Sloan’s invocation: “Hope precedes action, which leads to impact,” points to important questions. What kind of hope? Hope centered on working within existing structures, or hope that demands transformation of those structures? The bifurcation between “best years ever” and “hanging by a thread” isn’t natural market sorting but reflects choices about who controls resources and whose lives matter.
The long-term care crisis is challenging but also offers nonprofits a unique opportunity.
The arithmetic remains clear: Every dollar diverted through complex financial arrangements represents choices about priorities. Technology and innovation are valuable, but they cannot substitute for accountability and justice. Nonprofit organizations have opportunities to use their resources and moral authority to demand transparency into ownership, financial accountability, adequate enforcement, and prosecution when fraud occurs.

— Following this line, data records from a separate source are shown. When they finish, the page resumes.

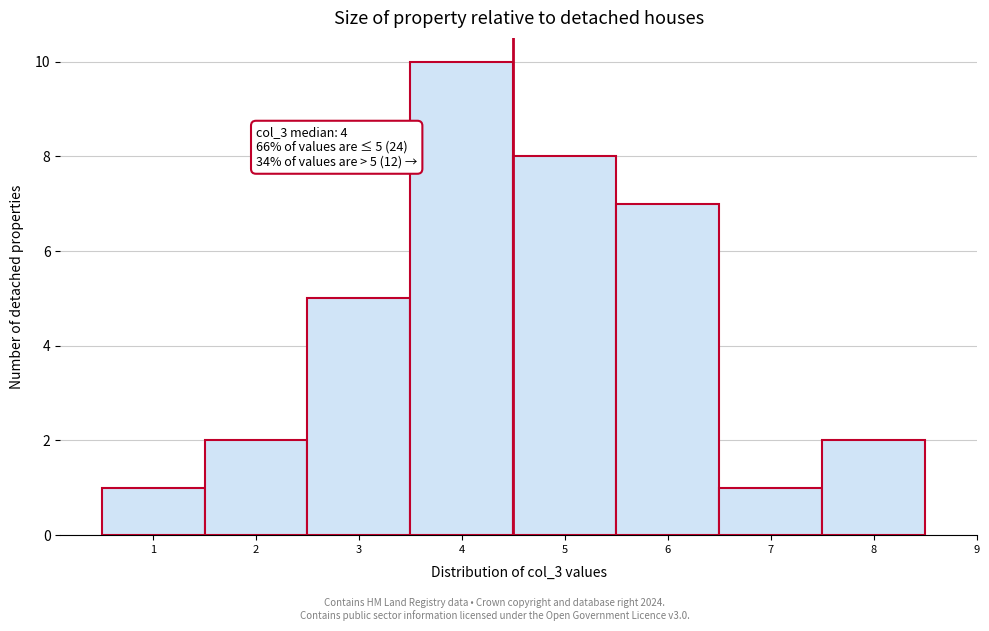

Over which range of the x-axis is the bar tallest?

3.5 to 4.5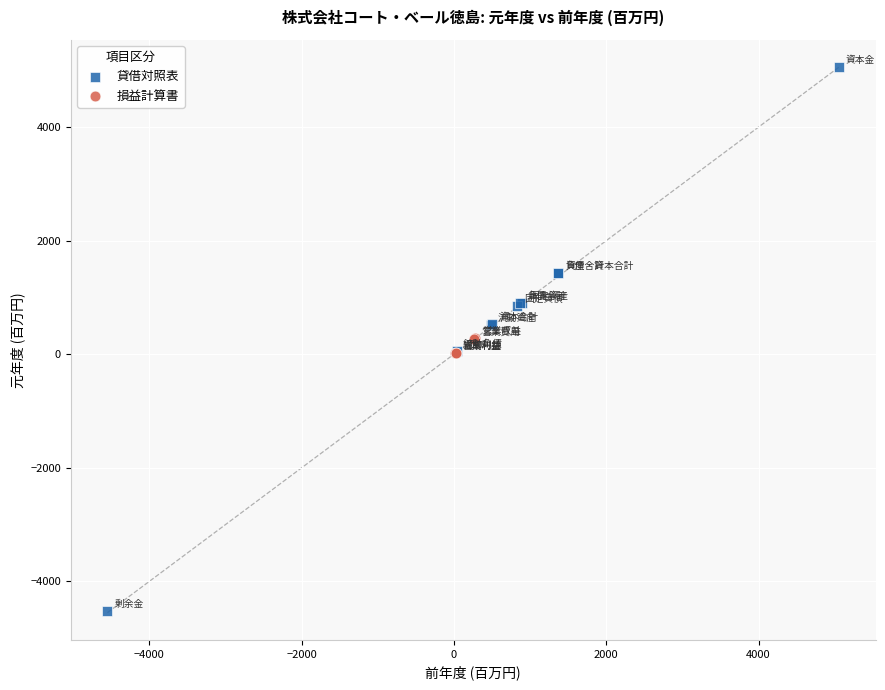

Which series contains the lowest Y value?

貸借対照表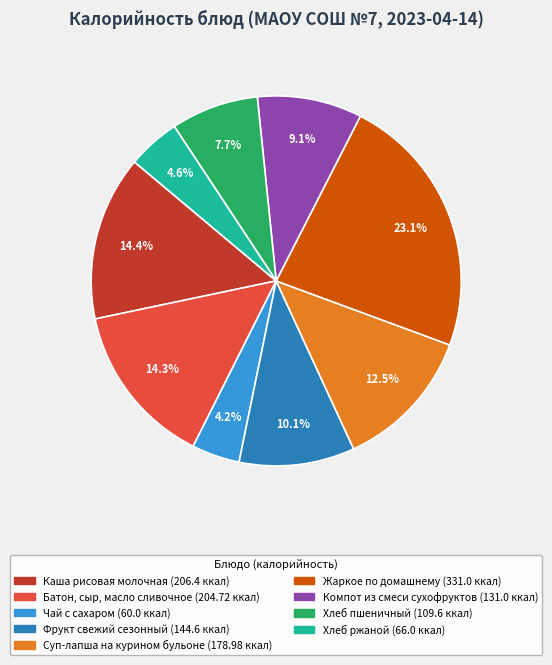

Which slice is the largest?

Жаркое по домашнему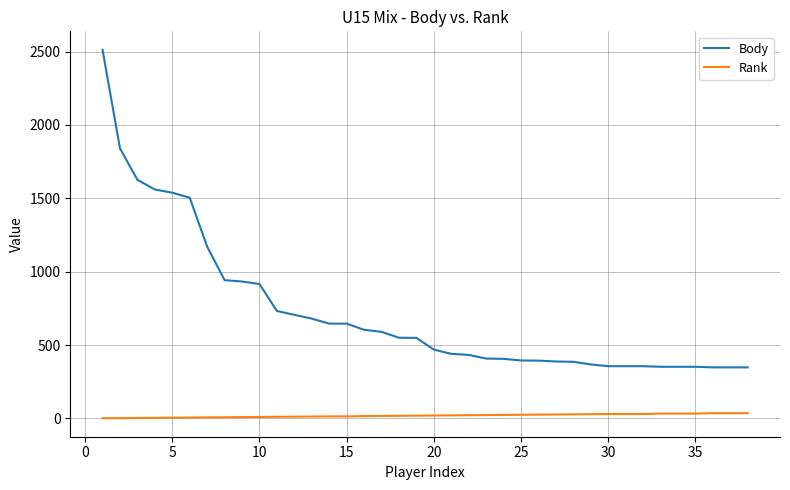

Which series has the largest total across all categories?

Body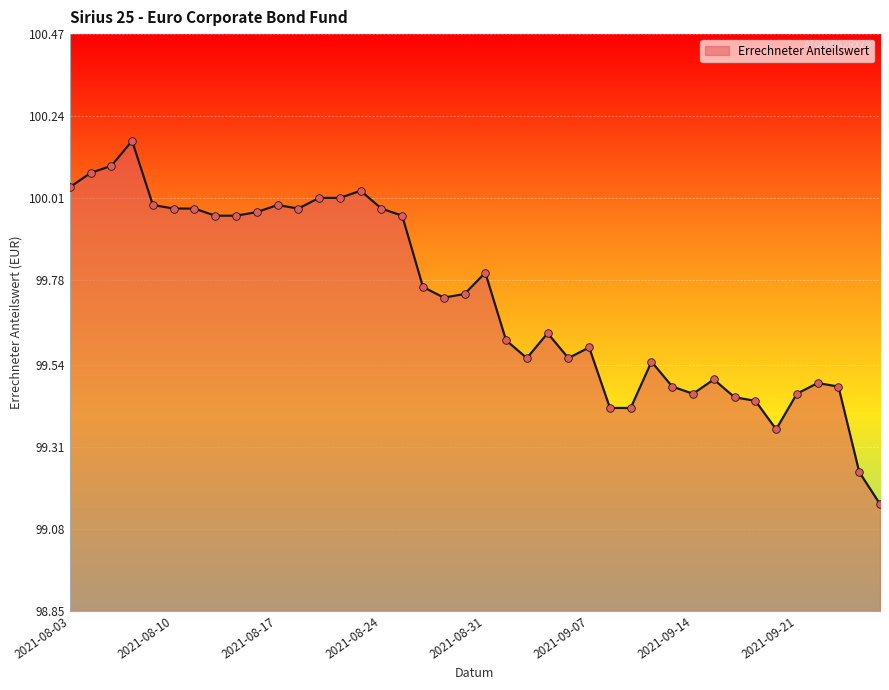

What is the difference between the maximum and minimum values?

1.0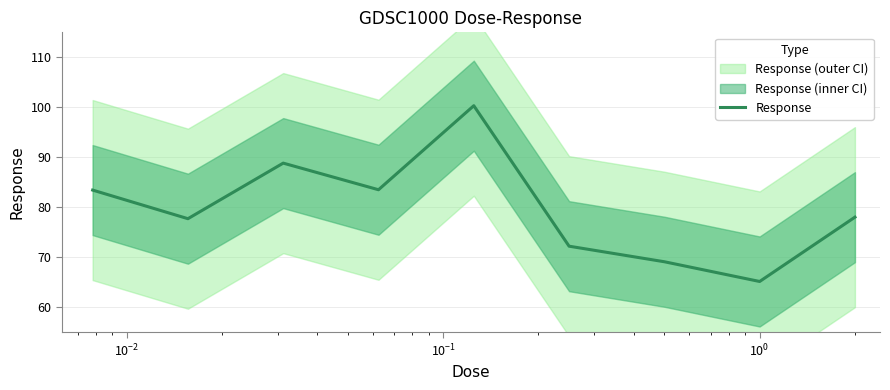

What is the lowest value of the Response series?

65.2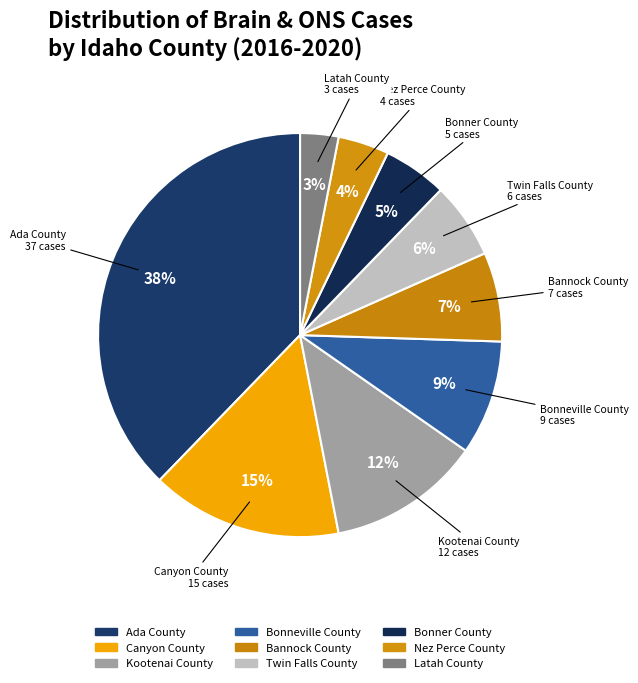

What portion of the pie excludes Ada County?

62.2%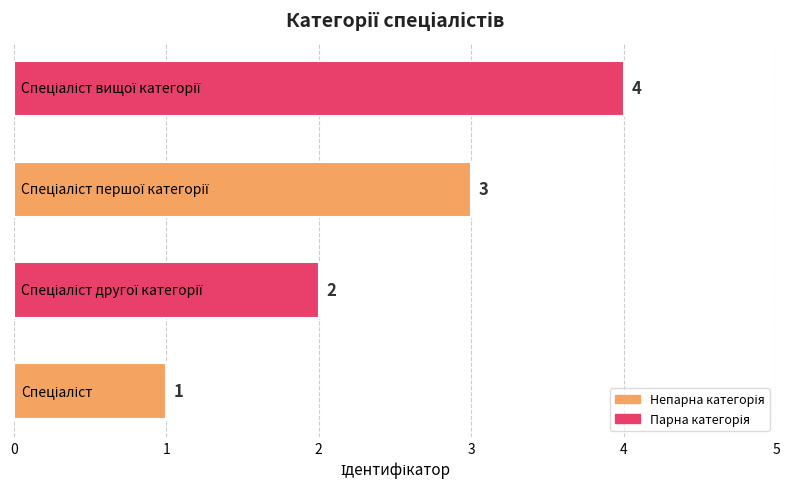

What is the maximum value shown in the chart?

4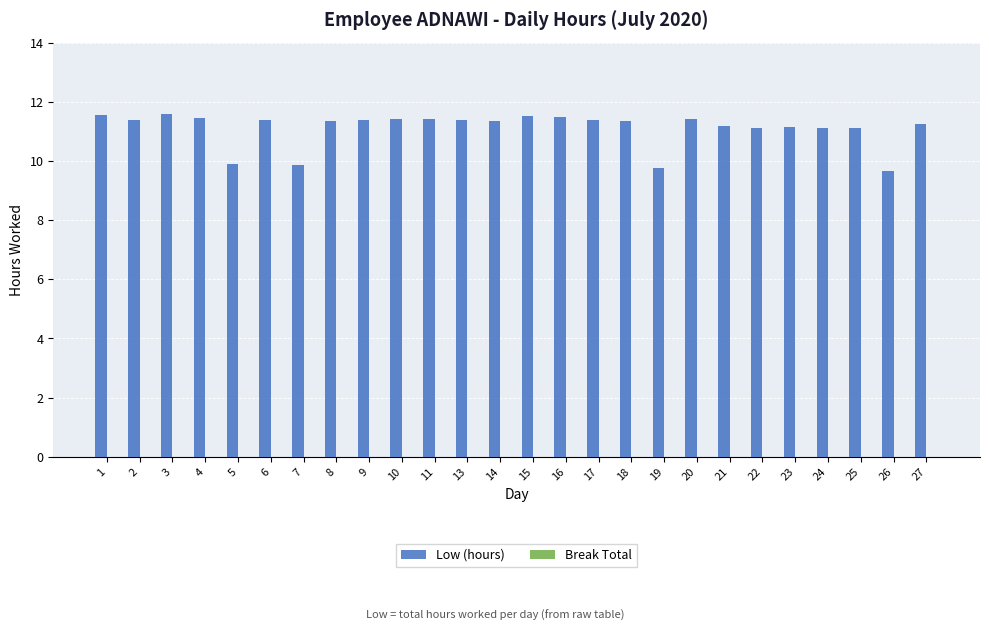

What is the greatest value displayed?

11.6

Some principles that might guide change are:
- Fair distribution. This means advocating not just for adequate Medicaid reimbursement but also for transparency about where current resources go, including when financial structures don’t optimally serve care delivery.
- This means urgently supporting investigations into questionable financial arrangements, demanding transparency into ownership even when it exposes uncomfortable truths, not accepting facility closures when safety cannot be guaranteed, and making sure that operators face legal consequences when residents are harmed.
- This requires that the people most affected have the genuine power to change systems. Direct care workers earning median wages of $17.36 per hour with significant annual turnover need collective bargaining rights, immigration reform, and living wages, not just verbal appreciation for their dedication.
- Systemic transformation. This requires a willingness to change structures that perpetuate inequality. This means moving beyond stakeholder consensus-building toward advocacy for enforcement capacity, transparency requirements for ownership, restrictions on concerning financial arrangements, and public alternatives that might compete with nonprofit members.
There is no need to assign blame to leaders like Sloan who are working hard under extraordinary constraints. Rather, building a functional long-term care system is about recognizing that constraints prevent industry-based organizations from leading the transformation that vulnerable populations need. Economic justice may require nonprofits to operate with greater independence from industry structures, accept confrontation with powerful interests, and choose system transformation over stakeholder consensus.
The long-term care crisis is challenging but also offers nonprofits a unique opportunity. Nonprofits committed to economic justice can decide whether to work primarily within existing industry frameworks or to build the independence necessary to challenge extraction. Taking this harder road may create organizational dissonance, difficulties, and dissent, but the benefits can be substantial.